## Exercise directions
Please answer these questions about the TF-IDF cluster family notebook below:
(a) What reason does it give for not making the input data for Germany available?
(b) What threshold value is passed to the cluster_families function?
(c) What smartirs setting is used when building the TF-IDF model?

## TFIDF Cluster Family Inspection

In this notebook, we compute the Term Frequency-Inverse Document Frequency statistics
used to validate our cluster family names as reported in the SI.

Executing this notebook requires access to the text data contained in the individual clusters,
which is not provided in the data accompanying the paper.
For the United States, the input data can be computed by running our preprocessing and clustering pipelines on the publicly available XML
from the Office of the Law Revision Counsel.
For Germany, we cannot make the input data available due to licensing restrictions.

### Preparations

In [None]:
import networkx as nx
from gensim.utils import simple_preprocess
from gensim import corpora, models
import pandas as pd

from legal_data_clustering.utils.graph_api import cluster_families

In [None]:
# switch between us and de to compute tfidf statistics for the different countries

dataset = 'us'
#dataset = 'de'

base_path = f'../../legal-networks-data/{dataset}/'

### Computing the statistics

In [None]:
G = nx.read_gpickle(
    base_path+'13_cluster_evolution_graph/all_0-0_1-0_-1_a-infomap_n100_m1-0_s0_c1000.gpickle.gz'
)

In [None]:
cluster_families = cluster_families(G,threshold=.15)[:20]
leading_clusters = [c[0] for c in cluster_families]

In [None]:
def read_cluster_texts(node):
    year, cluster = node.split('_')
    with open(f'{base_path}12_cluster_texts/{year}_0-0_1-0_-1_a-infomap_n100_m1-0_s0_c1000/community_{cluster}.txt') as f:
        return f.read()

family_nodes = [
    ' '.join([
        read_cluster_texts(c) 
        for c in clusters
    ])
    for clusters in cluster_families
]

In [None]:
def preprocess(x):
    res = simple_preprocess(x)
    print('done')
    return res

cluster_families_preprocessed = [preprocess(doc) for doc in family_nodes]

In [None]:
family_nodes = None

In [None]:
dictionary = corpora.Dictionary()
BoW_corpus = [dictionary.doc2bow(doc, allow_update=True) for doc in cluster_families_preprocessed]

In [None]:
tfidf = models.TfidfModel(BoW_corpus, smartirs='ntc')

In [None]:
data = [
    {dictionary[key]: freq for key, freq in doc}
    for doc in tfidf[BoW_corpus][:20]
]

In [None]:
data_sorted = [
    sorted([x for x in cluster_family.items()], key=lambda y: y[-1], reverse=True)
    for cluster_family in data
]

In [None]:
df = pd.DataFrame({
    leading: [word for word, cnt in fam_data[:250]]
    for leading, fam_data in zip(leading_clusters, data_sorted)
})
df.to_csv(f'../graphics/tfidf_cluster_family_inspection_{dataset}.csv')

### End

## Data section
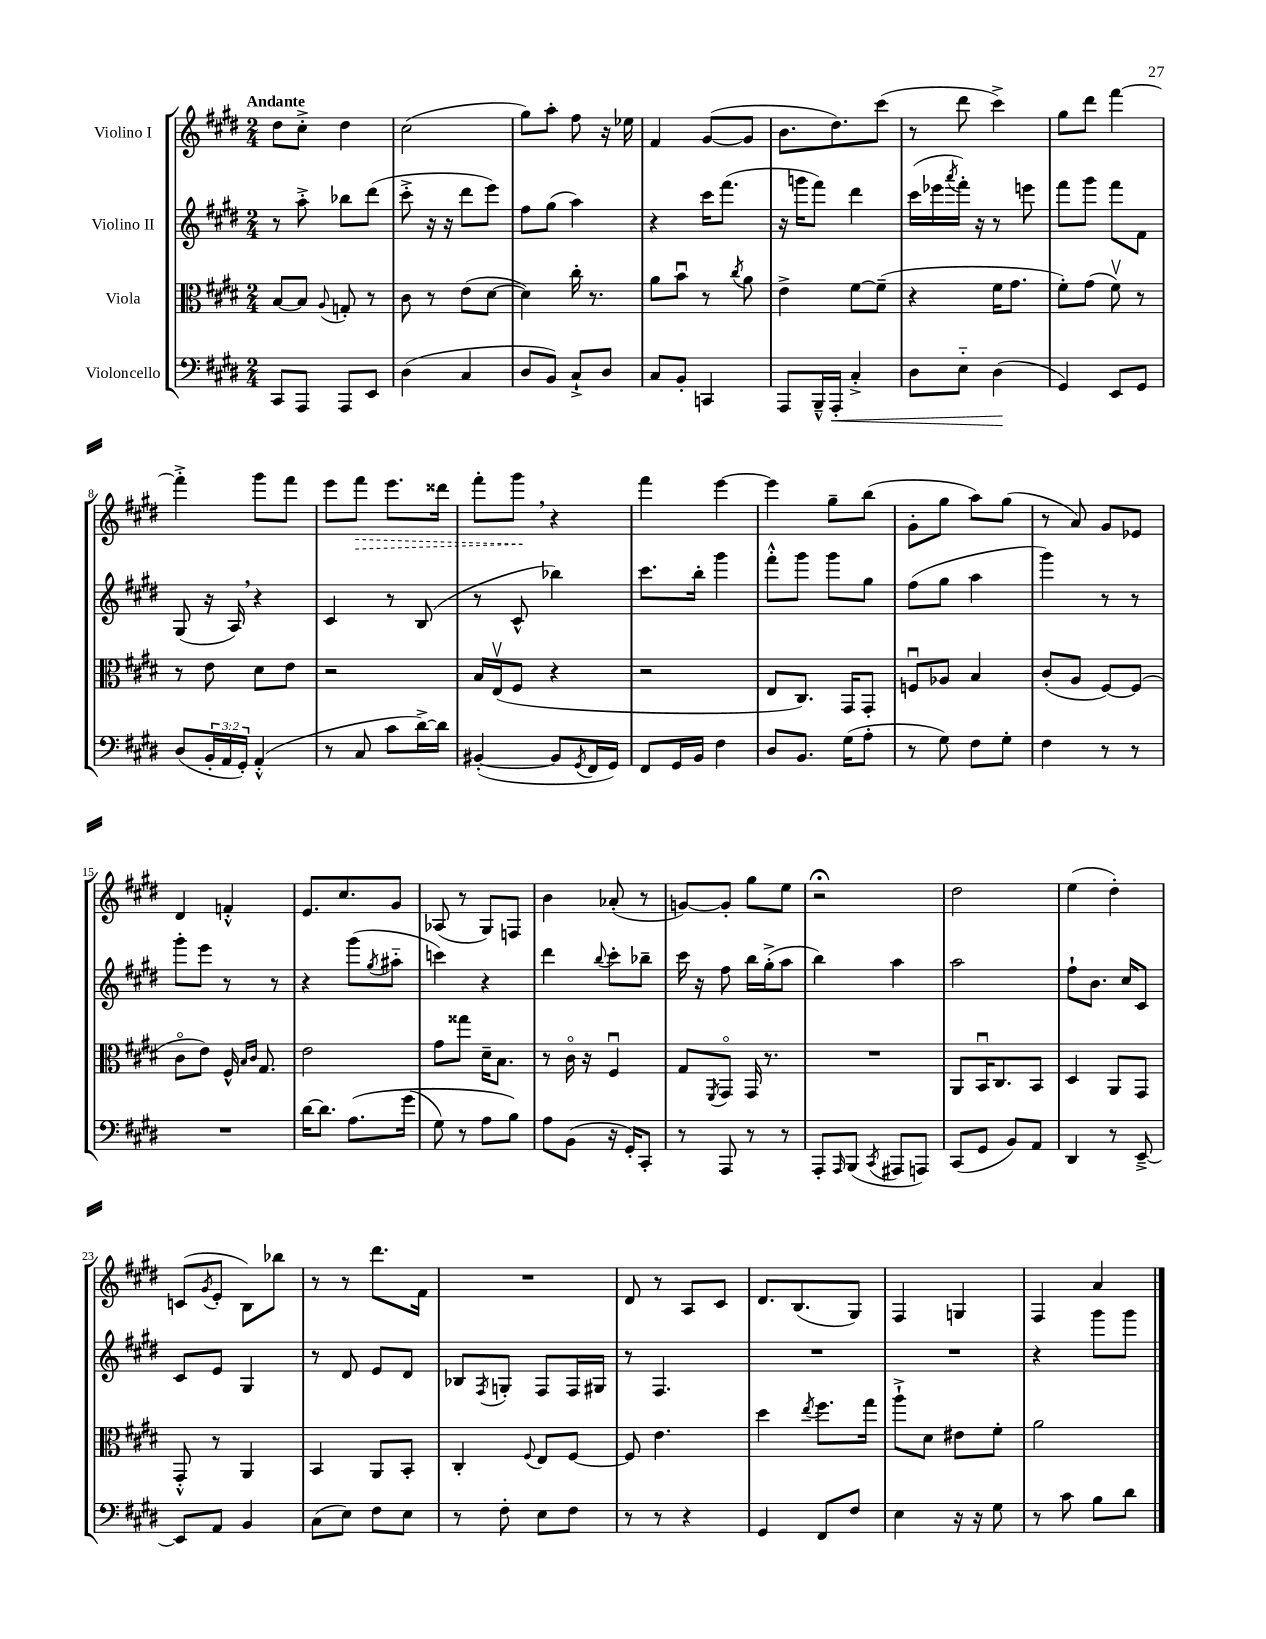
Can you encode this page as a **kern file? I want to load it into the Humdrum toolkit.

## Task solution
(a) Licensing restrictions.
(b) .15
(c) 'ntc'